Uterus: appearance and function


        UTERUS: APPEARANCE AND FUNCTION
Some of the mechanisms of heavy, uncontrolled bleeding are not understood. Gaining insights into this phenomenon is obviously vital if improved ways to alleviate it are ever to be developed. A small protein called endothelin, discovered in the late 1980s, has been found to cause constriction of blood vessels in many parts of the body, and may be responsible for eventually ending any episode of blood loss. Recent research has revealed high levels of this protein in the endometrium around die time that the menstrual bleed comes to an end.
While this research has been going on, the uterus has attracted increasing attention at a more general level. It has long been regarded by many people as a safe haven for a developing baby during pregnancy, but an unqualified nuisance thereafter. A 1987 editorial in the prestigious British medical journal Lancet expressed this view when it said:
for the woman who is not interested in having children, or whose family is complete, this solution [hysterectomy] is often attractive ... [it promises] relief from her symptoms and other expected benefits — greater reliability at work, availability at all times for sexual intercourse, saving on sanitary protection, freedom from pregnancy and freedom from uterine cancer.
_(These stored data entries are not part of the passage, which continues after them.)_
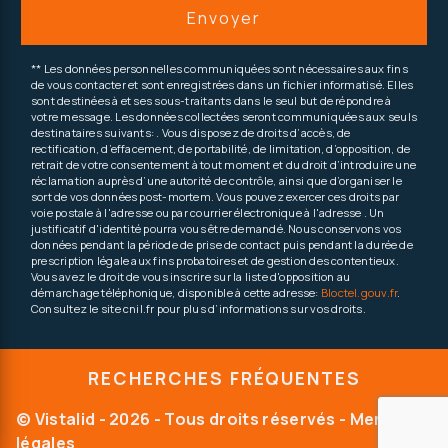
Envoyer
** Les données personnelles communiquées sont nécessaires aux fins
de vous contacter et sont enregistrées dans un fichier informatisé. Elles
sont destinées à et ses sous-traitants dans le seul but de répondre à
votre message. Les données collectées seront communiquées aux seuls
destinataires suivants: . Vous disposez de droits d’accès, de
rectification, d’effacement, de portabilité, de limitation, d’opposition, de
retrait de votre consentement à tout moment et du droit d’introduire une
réclamation auprès d’une autorité de contrôle, ainsi que d’organiser le
sort de vos données post-mortem. Vous pouvez exercer ces droits par
voie postale à l'adresse ou par courrier électronique à l'adresse . Un
justificatif d'identité pourra vous être demandé. Nous conservons vos
données pendant la période de prise de contact puis pendant la durée de
prescription légale aux fins probatoires et de gestion des contentieux.
Vous avez le droit de vous inscrire sur la liste d'opposition au
démarchage téléphonique, disponible à cette adresse:
Bloctel.gouv.fr
.
Consultez le site cnil.fr pour plus d’informations sur vos droits.
RECHERCHES FRÉQUENTES
©
Vistalid
- 2026 - Tous droits réservés -
Mentions
légales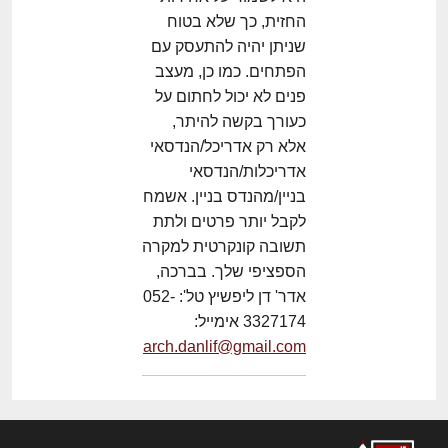
החזית, כך שלא בטוח
שניתן יהיה להתעסק עם
הפתחים. כמו כן, מעצב
פנים לא יכול לחתום על
כעורך בקשה להיתר,
אלא רק אדריכל/הנדסאי
אדריכלות/הנדסאי
בניין/מהנדס בניין. אשמח
לקבל יותר פרטים ולתת
תשובה קונקרטית למקרה
הספציפי שלך. בברכה,
אדר' דן ליפשיץ טל': 052-
3327174 אימייל:
arch.danlif@gmail.com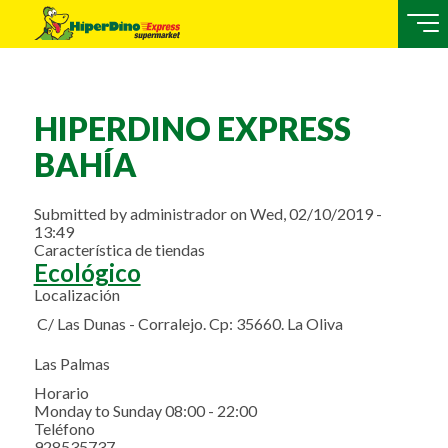
HIPERDINO EXPRESS
BAHÍA
Submitted by
administrador
on
Wed, 02/10/2019 -
13:49
Característica de tiendas
Ecológico
Localización
C/ Las Dunas - Corralejo. Cp: 35660. La Oliva
Las Palmas
Horario
Monday to Sunday 08:00 - 22:00
Teléfono
928535737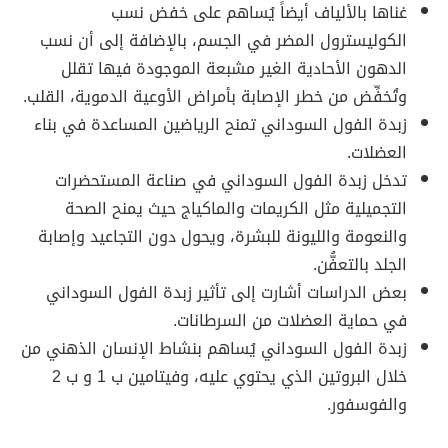
غناها بالألياف أيضاً يُساهم على خفض نسب
الكوليسترول المضر في الجسم، بالإضافة إلى أن نسب
الدهون الأحادية الغير مشبعة الموجودة فيها تقلل
وتُخفِّض من خطر الإصابة بأمراض الأوعية الدموية، القلب.
زبدة الفول السوداني تمنح الرياضين المساعدة في بناء
العضلات.
تدخل زبدة الفول السوداني في صناعة المستحضرات
التجميلية مثل الكريمات والماكياج حيث يمنح الصحة
والنعومة والليونة للبشرة، ويحول دون التجاعيد وإصابة
الجلد بالتعفُّن.
بعض الدراسات أشارت إلى تأثير زبدة الفول السوداني
في حماية العضلات من السرطانات.
زبدة الفول السوداني يُساهم بنشاط الإنسان الذهني من
خلال البروتين الذي يحتوي عليه، وفيتامين ب 1 و ب 2
والفوسفور.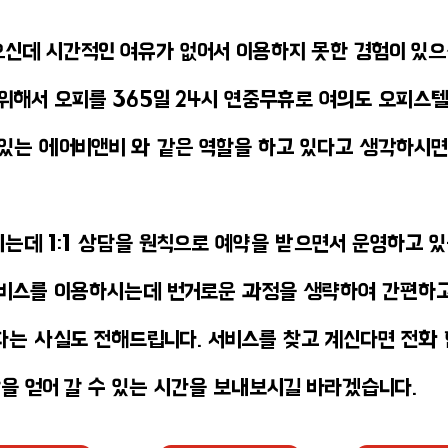
신데 시간적인 여유가 없어서 이용하지 못한 경험이 있으
위해서 오피를 365일 24시 연중무휴로 여의도 오피스
수 있는 에어비앤비 와 같은 역할을 하고 있다고 생각하시면
하시는데 1:1 상담을 원칙으로 예약을 받으면서 운영하고 
서비스를 이용하시는데 번거로운 과정을 생략하여 간편하
다는 사실도 전해드립니다. 서비스를 찾고 계신다면 전화
감을 얻어 갈 수 있는 시간을 보내보시길 바라겠습니다.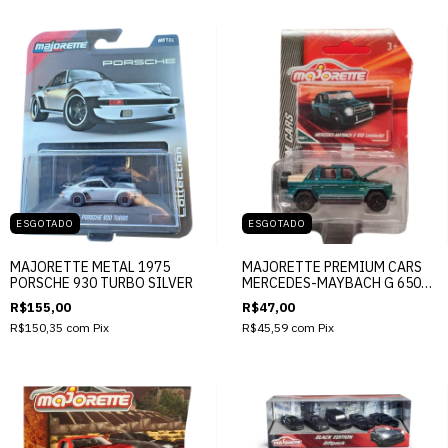
ESGOTADO
ESGOTADO
MAJORETTE METAL 1975
MAJORETTE PREMIUM CARS
PORSCHE 930 TURBO SILVER
MERCEDES-MAYBACH G 650
LANDAULET
R$155,00
R$47,00
R$150,35
com
Pix
R$45,59
com
Pix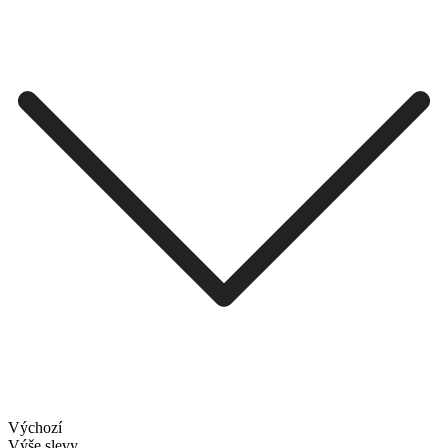
Výchozí
Výše slevy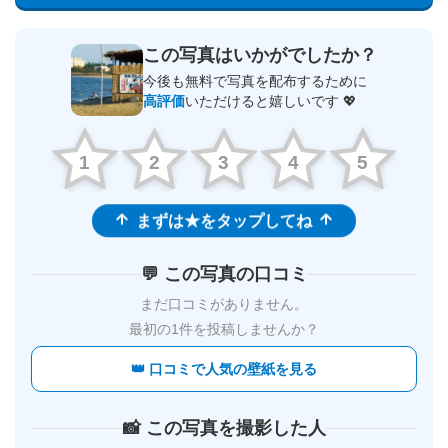
この写真はいかがでしたか？
今後も無料で写真を配布するために
高評価
いただけると嬉しいです 💖
1
2
3
4
5
まずは★をタップしてね
💬 この写真の口コミ
まだ口コミがありません。
最初の1件を投稿しませんか？
👑 口コミで人気の壁紙を見る
📸 この写真を撮影した人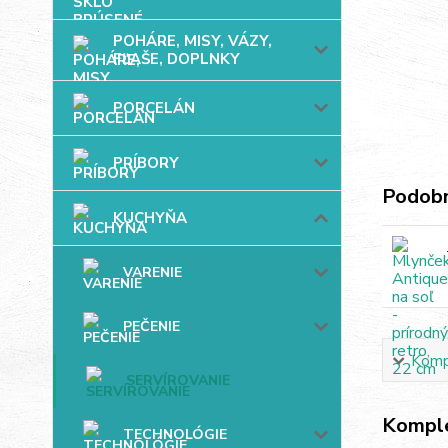
POHÁRE, MISY, VÁZY,
FĽAŠE, DOPLNKY
PORCELÁN
PRÍBORY
Podobn
KUCHYŇA
VARENIE
PEČENIE
Kompl
SERVÍROVANIE
Komple
TECHNOLÓGIE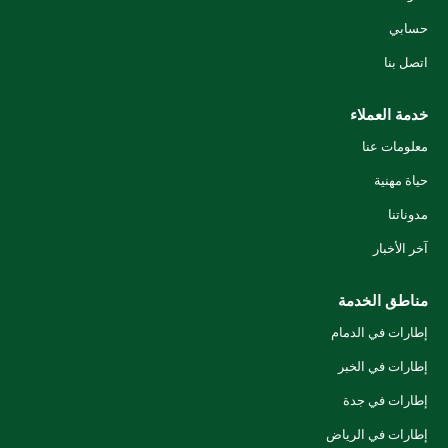
حسابي
اتصل بنا
خدمة العملاء
معلومات عنا
حياة مهنية
مدوناتنا
آخر الأخبار
مناطق الخدمة
إطارات في الدمام
إطارات في الخبر
إطارات في جدة
إطارات في الرياض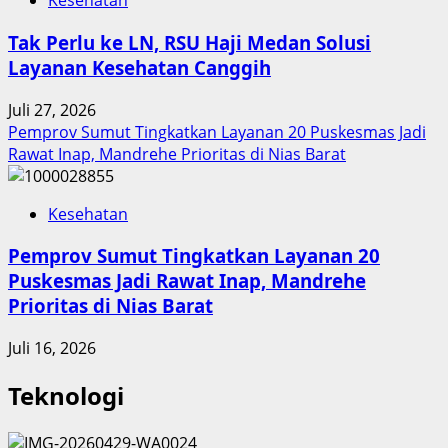
Kesehatan
Tak Perlu ke LN, RSU Haji Medan Solusi
Layanan Kesehatan Canggih
Juli 27, 2026
Pemprov Sumut Tingkatkan Layanan 20 Puskesmas Jadi
Rawat Inap, Mandrehe Prioritas di Nias Barat
Kesehatan
Pemprov Sumut Tingkatkan Layanan 20
Puskesmas Jadi Rawat Inap, Mandrehe
Prioritas di Nias Barat
Juli 16, 2026
Teknologi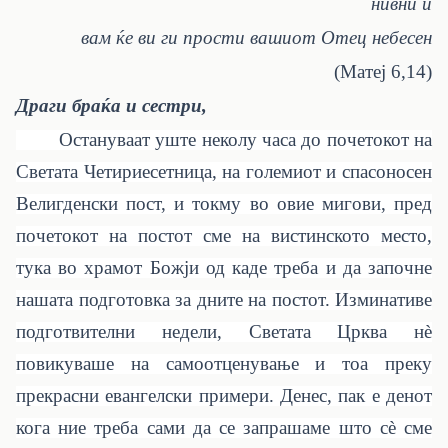
нивни и
вам ќе ви ги прости вашиот Отец небесен
(Матеј 6,14)
Драги браќа и сестри,
Остануваат уште неколу часа до почетокот на
Светата Четириесетница, на големиот и спасоносен
Велигденски пост, и токму во овие мигови, пред
почетокот на постот сме на вистинското место,
тука во храмот Божји од каде треба и да започне
нашата подготовка за дните на постот. Изминативе
подготвителни недели, Светата Црква нè
повикуваше на самоотценување и тоа преку
прекрасни евангелски примери. Денес, пак е денот
кога ние треба сами да се запрашаме што сè сме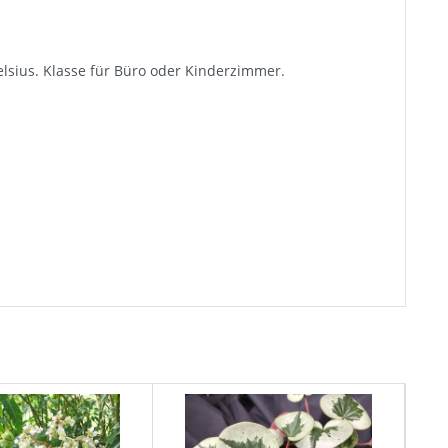
elsius. Klasse für Büro oder Kinderzimmer.
TIP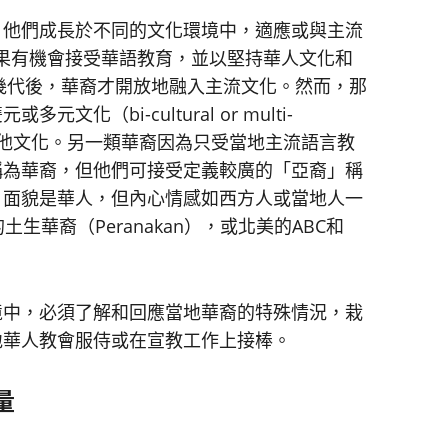
他們成長於不同的文化環境中，適應或與主流
果有機會接受華語教育，並以堅持華人文化和
能經過幾代後，華裔才開放地融入主流文化。然而，那
（bi-cultural or multi-
化和其他文化。另一類華裔因為只受當地主流語言教
稱為華裔，但他們可接受定義較廣的「亞裔」稱
，面貌是華人，但內心情感如西方人或當地人一
土生華裔（Peranakan），或北美的ABC和
中，必須了解和回應當地華裔的特殊情況，栽
地華人教會服侍或在宣教工作上接棒。
量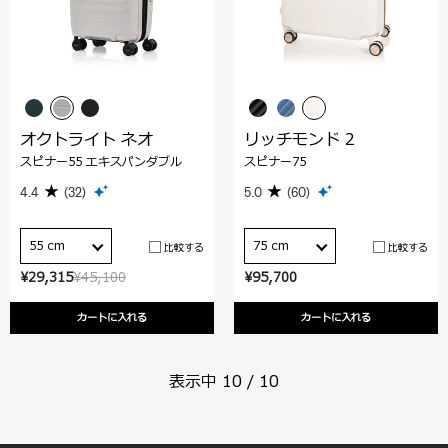
オクトライト ネオ
リッチモンド 2
スピナー55 エキスパンダブル
スピナー75
4.4
(32)
5.0
(60)
55 cm
75 cm
比較する
比較する
¥29,315
¥45,100
¥95,700
カートに入れる
カートに入れる
表示中
10
/
10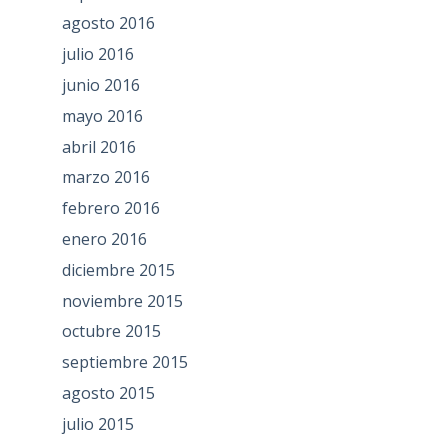
agosto 2016
julio 2016
junio 2016
mayo 2016
abril 2016
marzo 2016
febrero 2016
enero 2016
diciembre 2015
noviembre 2015
octubre 2015
septiembre 2015
agosto 2015
julio 2015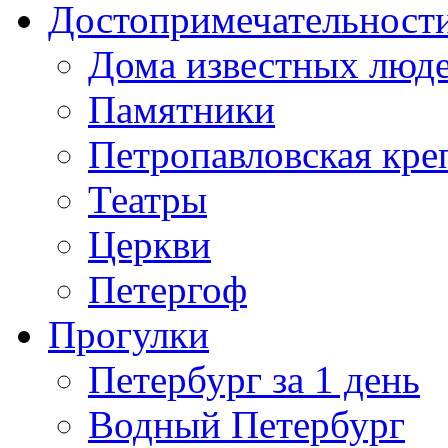
Достопримечательност
Дома известных люд
Памятники
Петропавловская кре
Театры
Церкви
Петергоф
Прогулки
Петербург за 1 день
Водный Петербург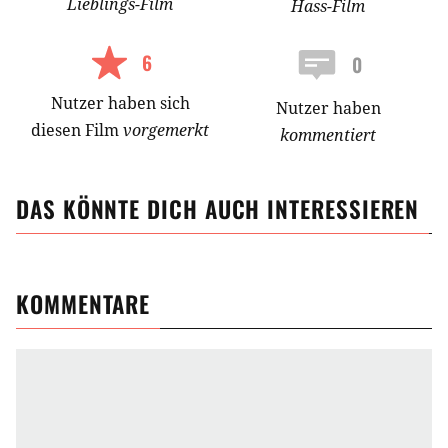
Lieblings-
Film
Hass-
Film
6
0
Nutzer
haben
sich
Nutzer haben
diesen Film
vorgemerkt
kommentiert
DAS KÖNNTE DICH AUCH INTERESSIEREN
KOMMENTARE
Today, views such as this are being scrutinised due to a growing body of evidence which suggests that the uterus and cervix play an important part in sexual satisfaction for some women and men. For perhaps as many as one in three women, contractions of the uterus contribute significantly to their experience of orgasm. As noted earlier, in pre-menopausal women the cervix also produces lubricative mucus for some days each menstrual cycle. This mucus, which is apparent in the days before ovulation, may be associated with increased interest in sex and less friction during intercourse. In addition, some men and women find that the tapping of the penis on the cervix during intercourse contributes to the pleasurable sensations they experience.
The uterus also seems to have psychological importance for some women, being associated with self-images of femininity and sexual attractiveness. This may be especially relevant in cultures where women's reproductive functions are highly valued. There is also a perception among some women that their partners treat them differently (find them less sexually attractive) after hysterectomy, suggesting that some men's notions of womanhood are closely allied to the presence of the uterus.
It is still the case — and this is controversial — that many surgeons remove both ovaries along with the uterus during hysterectomy procedures when there is no apparent ovarian disease or disorder. What's more, some women believe that they have not been consulted about this in advance. The reason typically given is prevention of ovarian cancer, which affects about one in seventy women, mostly over the age of sixty. Ovarian cancer is diagnosed in about 900 Australian women each year and about 550 die from it. The symptoms of pain, bleeding and swelling are usually not obvious until the disease has progressed to an advanced stage.
It is hoped that research findings indicating a role for the ovaries in women's long-term health will cause a reappraisal of this practice, especially as the risk for developing ovarian cancer in retained ovaries after hysterectomy is only about two in every 1000 women. The available evidence indicates that even post-menopausal ovaries make sex hormones. These may be of value to women's health, particularly in helping maintain sexual interest and responsiveness, and bone strength. However the clinical evidence is inconclusive. It is clear that the long-term effect of removing the ovaries along with the uterus in the pre-menopausal years is to increase a woman's risk of heart disease — perhaps to three times that of non-hysterectomised women. Furthermore, other research suggests that removal of both ovaries and the uterus increases the risk of osteoporosis, with increased loss of bone density and a higher incidence of fractures.